7.4 Specifieke gebruiksregels

Tot een strijdig gebruik van gronden en bouwwerken met deze bestemming wordt in ieder geval gerekend:

  • a. het gebruik van een woonhuis voor meer dan één woning;
  • b. het gebruik van woonhuizen in combinatie met beroeps- of bedrijfsmatige activiteiten anders dan een aan-huis-verbonden beroep of een kleinschalige bedrijfsmatige activiteit;
  • c. het gebruik van gedeelten van een woonhuis voor de uitoefening van een aan-huis-verbonden beroep of een kleinschalige bedrijfsmatige activiteit, indien:
    • 1. de beroeps-/bedrijfsvloeroppervlakte meer dan 90 m² bedraagt;
    • 2. parkeren niet op eigen erf plaatsvindt;
    • 3. detailhandel plaatsvindt, tenzij het detailhandel betreft bij een aan-huis-verbonden beroep of een kleinschalige bedrijfsmatige activiteit, in welk geval detailhandel is toegestaan die als nevenactiviteit beperkt blijft tot de verkoop van producten die een directe relatie hebben met het beroep of de activiteit of producten die binnen het beroep of de activiteit vervaardigd worden;
  • d. het gebruik van vrijstaande bijbehorende bouwwerken voor bewoning;
  • e. het gebruik van gronden en bouwwerken ten behoeve van verblijfsrecreatieve doeleinden, anders dan logiesverstrekking in het woonhuis, de bijbehorende bouwwerken en in karakteristieke vrijstaande, oude boerderijschuren bij het woonhuis, waarbij niet meer dan 3 logieseenheden per woonhuis mogen worden gevestigd;
  • f. het gebruik van de gronden en bouwwerken ten behoeve van detailhandel;
  • g. het gebruik van de gronden en bouwwerken ten behoeve van agrarische bedrijfsactiviteiten;
  • h. het gebruik van gronden ten behoeve van de aanleg van een paardrijdbak met de daarbijbehorende bouwwerken.

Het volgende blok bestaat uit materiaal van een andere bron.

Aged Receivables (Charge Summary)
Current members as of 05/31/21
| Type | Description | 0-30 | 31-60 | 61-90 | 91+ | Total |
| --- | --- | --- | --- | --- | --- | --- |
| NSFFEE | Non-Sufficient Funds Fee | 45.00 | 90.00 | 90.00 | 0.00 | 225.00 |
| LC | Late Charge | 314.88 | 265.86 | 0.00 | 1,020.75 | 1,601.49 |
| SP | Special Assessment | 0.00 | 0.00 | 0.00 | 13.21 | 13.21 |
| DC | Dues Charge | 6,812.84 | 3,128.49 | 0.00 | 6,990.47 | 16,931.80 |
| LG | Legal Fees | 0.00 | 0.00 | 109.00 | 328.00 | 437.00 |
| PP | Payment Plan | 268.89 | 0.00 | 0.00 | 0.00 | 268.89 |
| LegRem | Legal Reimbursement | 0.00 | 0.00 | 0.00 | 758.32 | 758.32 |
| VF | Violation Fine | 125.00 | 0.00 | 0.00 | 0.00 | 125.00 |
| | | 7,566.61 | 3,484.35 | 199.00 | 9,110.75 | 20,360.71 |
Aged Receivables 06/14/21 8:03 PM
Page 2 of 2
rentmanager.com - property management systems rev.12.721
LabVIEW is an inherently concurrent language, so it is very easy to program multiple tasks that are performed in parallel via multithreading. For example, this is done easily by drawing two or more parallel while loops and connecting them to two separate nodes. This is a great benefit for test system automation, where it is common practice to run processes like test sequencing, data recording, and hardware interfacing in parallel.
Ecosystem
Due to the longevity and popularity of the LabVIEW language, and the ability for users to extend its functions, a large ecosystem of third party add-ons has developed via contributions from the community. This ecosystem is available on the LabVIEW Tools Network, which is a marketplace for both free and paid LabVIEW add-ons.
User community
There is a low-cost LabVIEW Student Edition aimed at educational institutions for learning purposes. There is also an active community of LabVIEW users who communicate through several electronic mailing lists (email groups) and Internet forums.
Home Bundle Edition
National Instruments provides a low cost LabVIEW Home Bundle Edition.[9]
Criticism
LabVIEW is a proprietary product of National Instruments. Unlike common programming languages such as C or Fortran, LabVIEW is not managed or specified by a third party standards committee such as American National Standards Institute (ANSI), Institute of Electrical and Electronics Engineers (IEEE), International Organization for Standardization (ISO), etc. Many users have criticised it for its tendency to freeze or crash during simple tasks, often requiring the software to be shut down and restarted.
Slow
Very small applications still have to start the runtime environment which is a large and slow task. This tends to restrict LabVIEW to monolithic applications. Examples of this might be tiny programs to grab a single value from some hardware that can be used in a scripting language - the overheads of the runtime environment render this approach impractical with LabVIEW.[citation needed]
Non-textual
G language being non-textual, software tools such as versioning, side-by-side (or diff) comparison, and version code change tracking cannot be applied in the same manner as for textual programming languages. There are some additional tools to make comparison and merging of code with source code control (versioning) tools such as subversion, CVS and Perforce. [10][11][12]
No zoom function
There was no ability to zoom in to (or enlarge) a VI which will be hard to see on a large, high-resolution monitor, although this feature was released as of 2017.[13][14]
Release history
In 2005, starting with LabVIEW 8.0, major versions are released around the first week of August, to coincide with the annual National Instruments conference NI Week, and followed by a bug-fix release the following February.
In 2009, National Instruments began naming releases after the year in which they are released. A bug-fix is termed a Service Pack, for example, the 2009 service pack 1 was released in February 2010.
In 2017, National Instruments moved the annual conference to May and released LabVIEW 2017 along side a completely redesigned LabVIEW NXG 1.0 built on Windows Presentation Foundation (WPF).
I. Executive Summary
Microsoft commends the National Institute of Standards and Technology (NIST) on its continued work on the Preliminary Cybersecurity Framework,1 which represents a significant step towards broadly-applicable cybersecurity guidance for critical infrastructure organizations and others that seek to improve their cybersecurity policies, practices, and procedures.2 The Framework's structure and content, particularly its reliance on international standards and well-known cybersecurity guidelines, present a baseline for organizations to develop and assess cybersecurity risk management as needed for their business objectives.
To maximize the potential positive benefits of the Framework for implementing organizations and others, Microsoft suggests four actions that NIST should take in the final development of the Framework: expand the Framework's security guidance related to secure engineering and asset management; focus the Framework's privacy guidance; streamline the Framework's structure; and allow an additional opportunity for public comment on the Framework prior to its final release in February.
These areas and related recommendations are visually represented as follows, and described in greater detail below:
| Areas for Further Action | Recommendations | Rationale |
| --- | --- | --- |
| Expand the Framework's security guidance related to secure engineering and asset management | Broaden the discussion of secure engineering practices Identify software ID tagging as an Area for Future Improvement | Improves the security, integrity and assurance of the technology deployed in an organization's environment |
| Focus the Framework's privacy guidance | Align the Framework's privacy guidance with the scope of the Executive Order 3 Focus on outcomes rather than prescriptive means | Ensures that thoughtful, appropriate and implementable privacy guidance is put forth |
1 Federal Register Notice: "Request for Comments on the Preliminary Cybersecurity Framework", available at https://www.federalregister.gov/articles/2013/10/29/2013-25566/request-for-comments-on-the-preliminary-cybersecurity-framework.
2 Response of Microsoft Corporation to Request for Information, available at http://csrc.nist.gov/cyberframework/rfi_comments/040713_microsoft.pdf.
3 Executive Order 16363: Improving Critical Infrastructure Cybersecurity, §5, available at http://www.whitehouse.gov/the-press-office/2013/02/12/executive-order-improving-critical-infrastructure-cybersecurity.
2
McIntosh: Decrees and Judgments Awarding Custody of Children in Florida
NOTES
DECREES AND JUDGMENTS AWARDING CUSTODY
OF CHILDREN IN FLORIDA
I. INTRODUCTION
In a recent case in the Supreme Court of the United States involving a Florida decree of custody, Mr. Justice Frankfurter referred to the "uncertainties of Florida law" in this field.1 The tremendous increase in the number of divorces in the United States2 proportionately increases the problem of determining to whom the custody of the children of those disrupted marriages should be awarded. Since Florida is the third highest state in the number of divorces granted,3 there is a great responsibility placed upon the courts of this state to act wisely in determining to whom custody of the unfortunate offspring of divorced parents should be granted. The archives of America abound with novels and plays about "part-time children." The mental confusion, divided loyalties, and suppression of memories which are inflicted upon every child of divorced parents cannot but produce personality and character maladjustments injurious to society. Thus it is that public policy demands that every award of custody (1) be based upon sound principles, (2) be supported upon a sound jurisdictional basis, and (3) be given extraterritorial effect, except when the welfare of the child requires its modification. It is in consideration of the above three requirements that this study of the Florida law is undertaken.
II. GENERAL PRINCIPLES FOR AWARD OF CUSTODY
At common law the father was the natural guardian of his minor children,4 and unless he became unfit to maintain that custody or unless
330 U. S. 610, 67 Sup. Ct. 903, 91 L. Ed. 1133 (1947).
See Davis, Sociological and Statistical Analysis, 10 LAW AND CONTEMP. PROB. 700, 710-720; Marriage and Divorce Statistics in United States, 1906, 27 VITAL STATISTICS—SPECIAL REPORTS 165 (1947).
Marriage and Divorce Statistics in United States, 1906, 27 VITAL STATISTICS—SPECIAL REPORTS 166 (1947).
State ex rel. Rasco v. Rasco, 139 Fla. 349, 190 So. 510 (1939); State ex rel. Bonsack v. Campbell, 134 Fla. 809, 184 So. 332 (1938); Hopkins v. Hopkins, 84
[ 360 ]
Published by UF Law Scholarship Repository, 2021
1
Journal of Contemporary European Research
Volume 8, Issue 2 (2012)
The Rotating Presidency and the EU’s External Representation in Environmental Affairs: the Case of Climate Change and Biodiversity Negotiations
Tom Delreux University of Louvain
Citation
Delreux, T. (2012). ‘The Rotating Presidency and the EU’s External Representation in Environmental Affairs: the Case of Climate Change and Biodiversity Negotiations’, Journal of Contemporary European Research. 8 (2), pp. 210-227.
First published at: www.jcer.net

7.5 Afwijken van de gebruiksregels

Met een omgevingsvergunning kan worden afgeweken van:

  • het bepaalde in lid 7.4 onder g in die zin dat gronden worden gebruikt voor de aanleg van een paardrijdbak met de daarbijbehorende bouwwerken, mits:
    • 1. de paardrijdbak uitsluitend ten behoeve van het eigen hobbymatige gebruik wordt toegestaan;
    • 2. de paardrijdbak landschappelijk aanvaardbaar en inpasbaar is;
    • 3. er mag geen hinder (geur, geluid, licht en stof) worden veroorzaakt voor nabijgelegen woningen van derden;
    • 4. de afstand tot woningen zal ten minste 50,00 m bedragen;
    • 5. bij de paardrijdbak geen lichtmasten worden opgericht;
    • 6. geen onevenredige afbreuk wordt gedaan aan de milieusituatie, de natuurlijke en de landschappelijke waarden en de gebruiksmogelijkheden van de aangrenzende gronden.